Hundreds of thousands of people are expected to gather in Prague this weekend, in a major anti-government demonstration on Saturday and events to commemorate the Velvet Revolution on Sunday.

Many Czechs see today's leaders as an affront to the legacy of Havel and 1989: President Milos Zeman derides civil society, refugees and other soft targets while courting the Kremlin and Beijing, and billionaire premier Andrej Babis is fighting allegations of fraud and collaboration with communist-era security services.

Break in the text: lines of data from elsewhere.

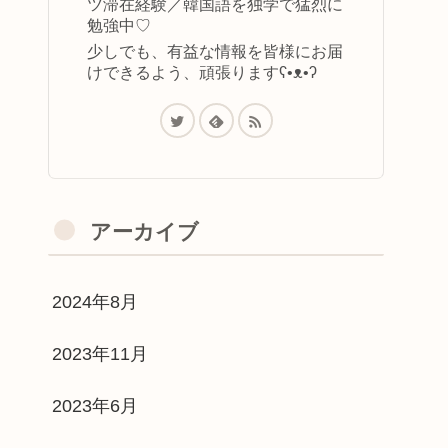
ツ滞在経験／韓国語を独学で猛烈に
勉強中♡
少しでも、有益な情報を皆様にお届
けできるよう、頑張りますʕ•ᴥ•ʔ
アーカイブ
2024年8月
2023年11月
2023年6月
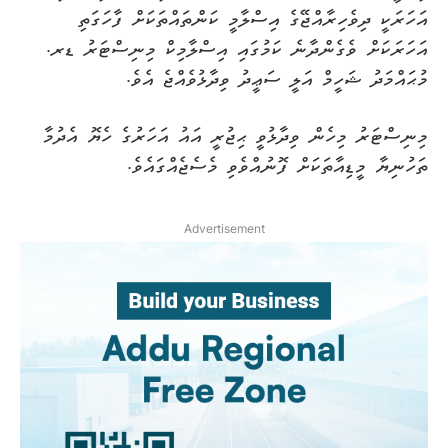
އަހަރަކީ ދިވެހިރާއްޖޭގެ އިސްލާމީ ކަންތައްތަކަށް ފާހަގަތި
އަހަރަކަށް ވެގެންދާނެ ކަމުގައި އިސްލާމިކް މިނިސްޓަރު ޑރ.
މުޙައްމަދު ޝަހީމް އަލީ ސަޢީދު ވިދާޅުވެއްޖެ އެވެ.
މިނިސްޓަރު މިހެން ވިދާޅުވީ ޙިޖުރީ އައު އަހަރުގެ ހެޔޮ އެދުމާ
ތަހުނިޔާ މީޑިއާތަކަށް ފޮނުއްވެވި މެސެޖެއްގައެވެ.
Advertisement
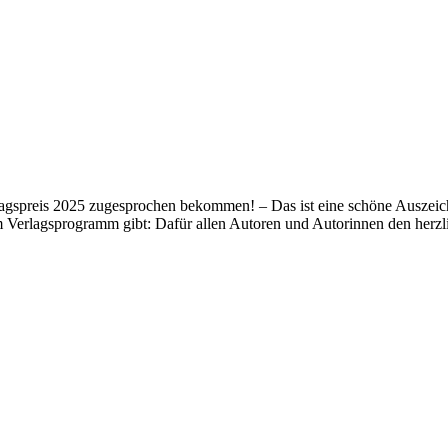
lagspreis 2025 zugesprochen bekommen! – Das ist eine schöne Auszeich
m Verlagsprogramm gibt: Dafür allen Autoren und Autorinnen den her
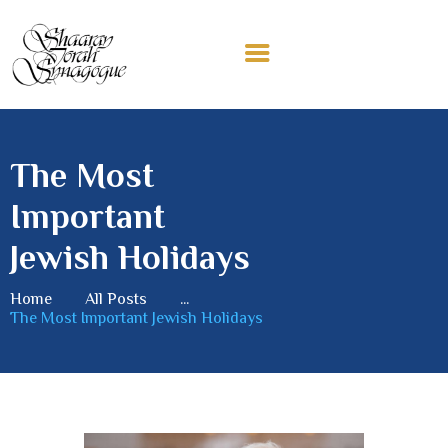
HOME
The Most
ABOUT US
Important
CEMETERY
CONTACT
Jewish Holidays
Home
All Posts
...
The Most Important Jewish Holidays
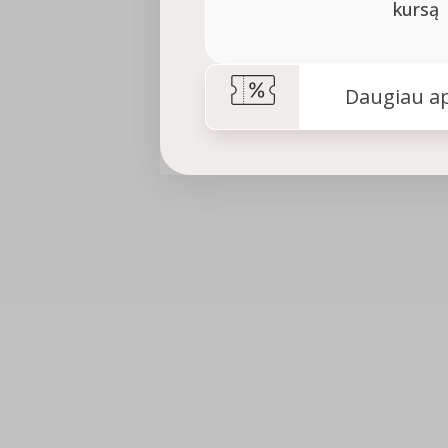
kursą
Daugiau ap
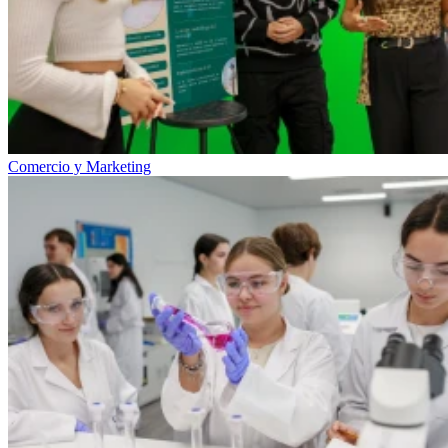
Comercio y Marketing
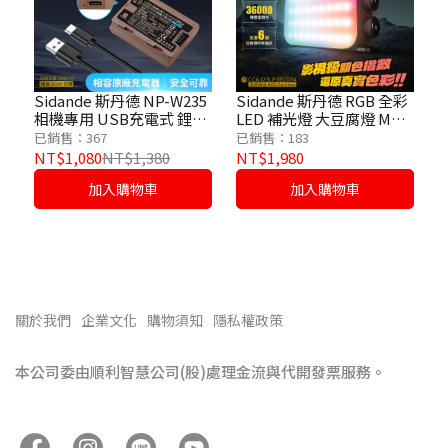
Sidande 斯丹德 NP-W235
Sidande 斯丹德 RGB 全彩
相機專用 USB充電式 鋰電
LED 補光燈 大豆腐燈 MAX
池
套裝版
已銷售：367
已銷售：183
NT$1,080
NT$1,380
NT$1,980
加入購物車
加入購物車
關於我們
企業文化
購物須知
隱私權政策
本公司委由順利智慧公司(股)處理金流與代開發票服務。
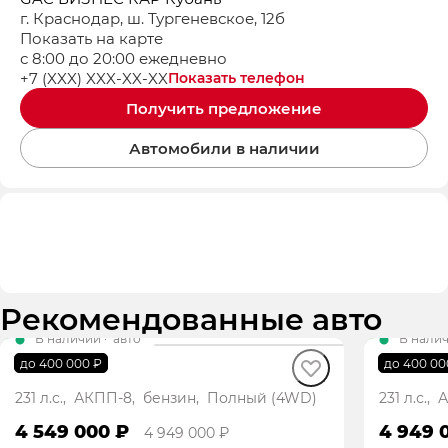
г. Краснодар, ш. Тургеневское, 12б
Показать на карте
с 8:00 до 20:00 ежедневно
+7 (XXX) XXX-XX-XX
Показать телефон
Получить предложение
Автомобили в наличии
Рекомендованные авто
В наличии
·
авто
В нали
GS8 GT
GS8 G
до 400 000 ₽
до 400 00
231 л.с., АКПП-8, бензин, Полный (4WD)
231 л.с.
4 549 000 ₽
4 949 
4 949 000 ₽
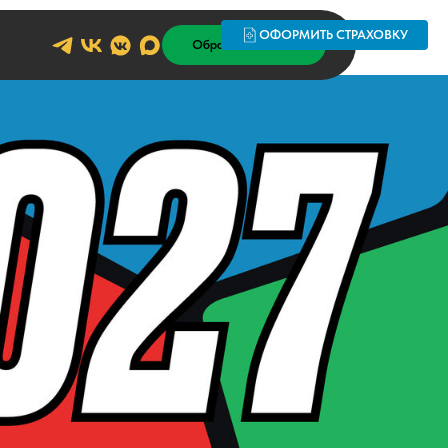
ОФОРМИТЬ СТРАХОВКУ
Обратный звонок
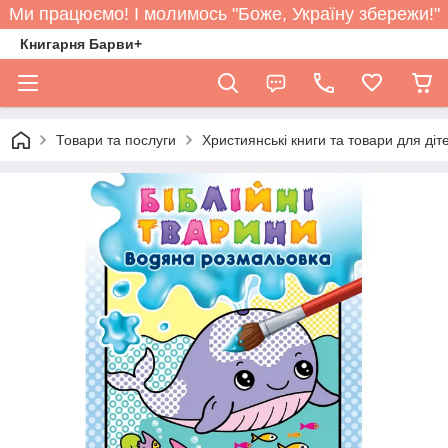
Ми працюємо! І молимось "Боже, Україну збережи!"
Книгарня Барви+
Товари та послуги
Християнські книги та товари для діт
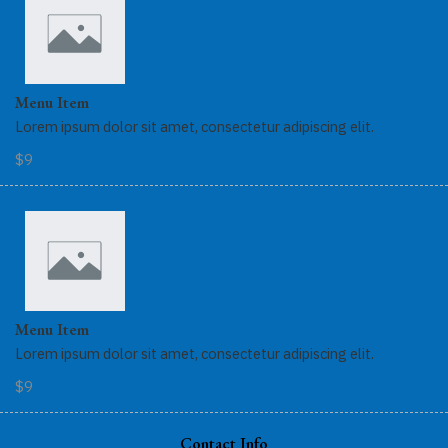
Menu Item
Lorem ipsum dolor sit amet, consectetur adipiscing elit.
$9
Menu Item
Lorem ipsum dolor sit amet, consectetur adipiscing elit.
$9
Contact Info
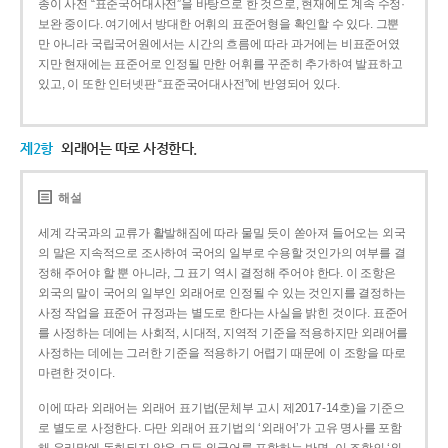
종이 사전 “표준국어대사전”을 바탕으로 한 것으로, 현재에도 계속 수정·
보완 중이다. 여기에서 방대한 어휘의 표준어형을 확인할 수 있다. 그뿐
만 아니라 국립국어원에서는 시간의 흐름에 따라 과거에는 비표준어였
지만 현재에는 표준어로 인정될 만한 어휘를 꾸준히 추가하여 발표하고
있고, 이 또한 인터넷판 “표준국어대사전”에 반영되어 있다.
제2항
외래어는 따로 사정한다.
해설
세계 각국과의 교류가 활발해짐에 따라 물밀 듯이 쏟아져 들어오는 외국
의 말은 지속적으로 조사하여 국어의 일부로 수용할 것인가의 여부를 결
정해 주어야 할 뿐 아니라, 그 표기 역시 결정해 주어야 한다. 이 조항은
외국의 말이 국어의 일부인 외래어로 인정될 수 있는 것인지를 결정하는
사정 작업을 표준어 규정과는 별도로 한다는 사실을 밝힌 것이다. 표준어
를 사정하는 데에는 사회적, 시대적, 지역적 기준을 적용하지만 외래어를
사정하는 데에는 그러한 기준을 적용하기 어렵기 때문에 이 조항을 따로
마련한 것이다.
이에 따라 외래어는 외래어 표기법(문체부 고시 제2017-14호)을 기준으
로 별도로 사정한다. 다만 외래어 표기법의 ‘외래어’가 고유 명사를 포함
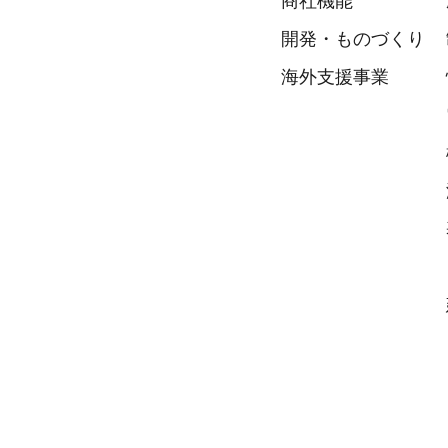
商社機能
開発・ものづくり
海外支援事業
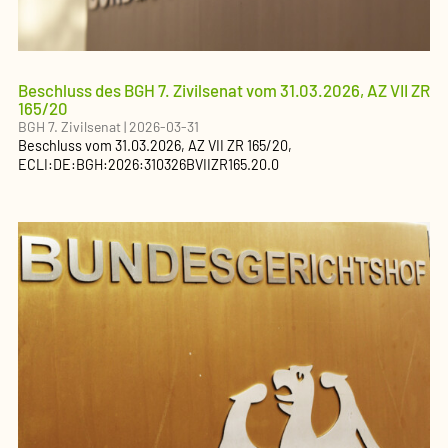
Beschluss des BGH 7. Zivilsenat vom 31.03.2026, AZ VII ZR
165/20
BGH 7. Zivilsenat
|
2026-03-31
Beschluss
vom
31.03.2026
, AZ
VII ZR 165/20
,
ECLI:DE:BGH:2026:310326BVIIZR165.20.0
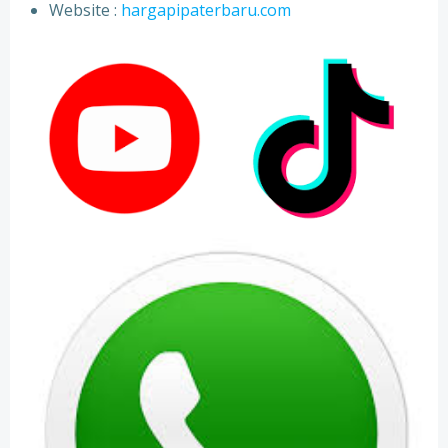
⁠Website :
hargapipaterbaru.com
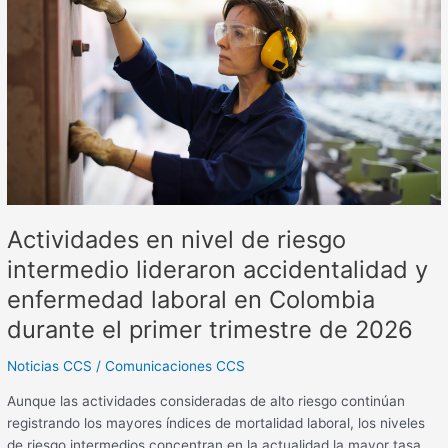
nivel
de
riesgo
intermedio
lideraron
accidentalidad
y
enfermedad
laboral
en
Actividades en nivel de riesgo
Colombia
durante
intermedio lideraron accidentalidad y
el
enfermedad laboral en Colombia
primer
trimestre
durante el primer trimestre de 2026
de
Noticias CCS
/
Comunicaciones CCS
2026
Aunque las actividades consideradas de alto riesgo continúan
registrando los mayores índices de mortalidad laboral, los niveles
de riesgo intermedios concentran en la actualidad la mayor tasa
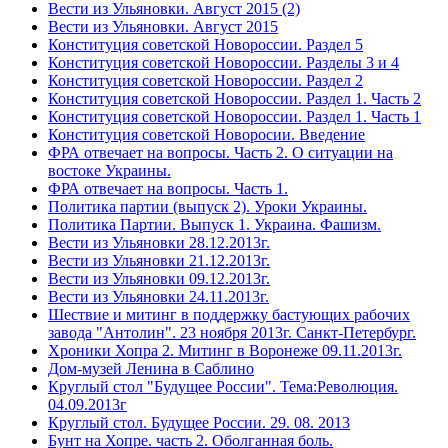
Вести из Ульяновки. Август 2015 (2)
Вести из Ульяновки. Август 2015
Конституция советской Новороссии. Раздел 5
Конституция советской Новороссии. Разделы 3 и 4
Конституция советской Новороссии. Раздел 2
Конституция советской Новороссии. Раздел 1. Часть 2
Конституция советской Новороссии. Раздел 1. Часть 1
Конституция советской Новоросии. Введение
ФРА отвечает на вопросы. Часть 2. О ситуации на
востоке Украины.
ФРА отвечает на вопросы. Часть 1.
Политика партии (выпуск 2). Уроки Украины.
Политика Партии. Выпуск 1. Украина. Фашизм.
Вести из Ульяновки 28.12.2013г.
Вести из Ульяновки 21.12.2013г.
Вести из Ульяновки 09.12.2013г.
Вести из Ульяновки 24.11.2013г.
Шествие и митинг в поддержку бастующих рабочих
завода "Антолин". 23 ноября 2013г. Санкт-Петербург.
Хроники Хопра 2. Митинг в Воронеже 09.11.2013г.
Дом-музей Ленина в Саблино
Круглый стол "Будущее России". Тема:Революция.
04.09.2013г
Круглый стол. Будущее России. 29. 08. 2013
Бунт на Хопре. часть 2. Оболганная боль.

“I sensed and supposed the ethos of the Velvet Revolution could not last forever and a significant segment of our society would feel disappointed or disillusioned by the fact that the ‘paradise on Earth’ had not come true right away,” says Rychetsky, who a recent poll identified as the most trusted Czech official.

‘Present-day reality’

“Yet I did not anticipate this disappointment would result in the present-day reality, although nothing is lost. We have a solid constitutional system with an inbuilt check-and-balances mechanism to prevent a change of fundamental rules of democracy and rule of law.”

Halik, who has recently published his autobiography, shares Rychetsky’s concerns – and his abiding sense of hope.

He says Zeman wants “to turn politics toward these undemocratic powers in the east . . . against the Velvet Revolution and attempts to be part of the west.”

"So now we have a very dangerous situation, when Zeman is manipulated by some oligarchs and these oligarchs have economic interests in Russia and China and they have great political influence," Halik told The Irish Times.

“I wouldn’t say I’m an optimist – in our country people describe an optimist as a person with a lack of information – but I have hope. Hope is the strength to withstand even a situation that is very complicated. So I am definitely a man of hope.”